§ **Task objective**: The expected answer is the set of lines in the data below between the line holding "This is a virus that puts a priority on rep" and the line holding "the virus on their machine, and the virus t", inclusive, written out exactly.

-------- Materials provided --------

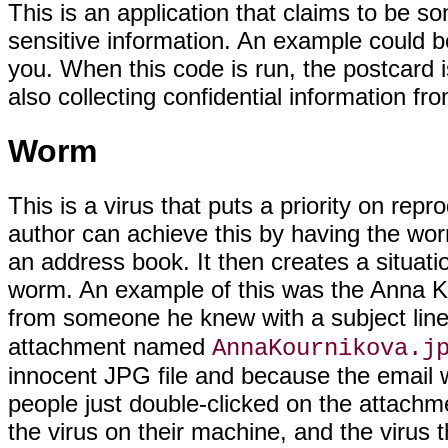
This is an application that claims to be s
sensitive information. An example could 
you. When this code is run, the postcard 
also collecting confidential information f
Worm
This is a virus that puts a priority on rep
author can achieve this by having the wor
an address book. It then creates a situatio
worm. An example of this was the Anna Ko
from someone he knew with a subject lin
attachment named
AnnaKournikova.j
innocent JPG file and because the email
people just double-clicked on the attachm
the virus on their machine, and the virus t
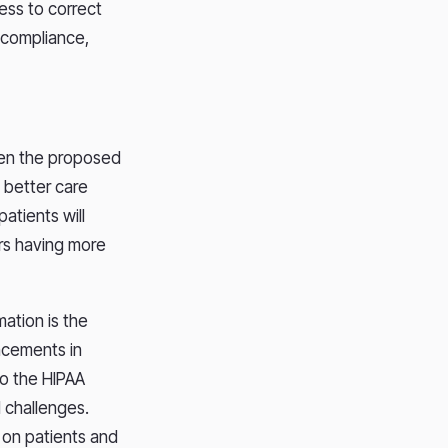
ness to correct
 compliance,
een the proposed
 better care
atients will
ers having more
ation is the
ancements in
to the HIPAA
 challenges.
 on patients and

--------

§ **The completed task**:
This is a virus that puts a priority on rep
author can achieve this by having the wor
an address book. It then creates a situatio
worm. An example of this was the Anna Ko
from someone he knew with a subject lin
attachment named
AnnaKournikova.j
innocent JPG file and because the email
people just double-clicked on the attachm
the virus on their machine, and the virus t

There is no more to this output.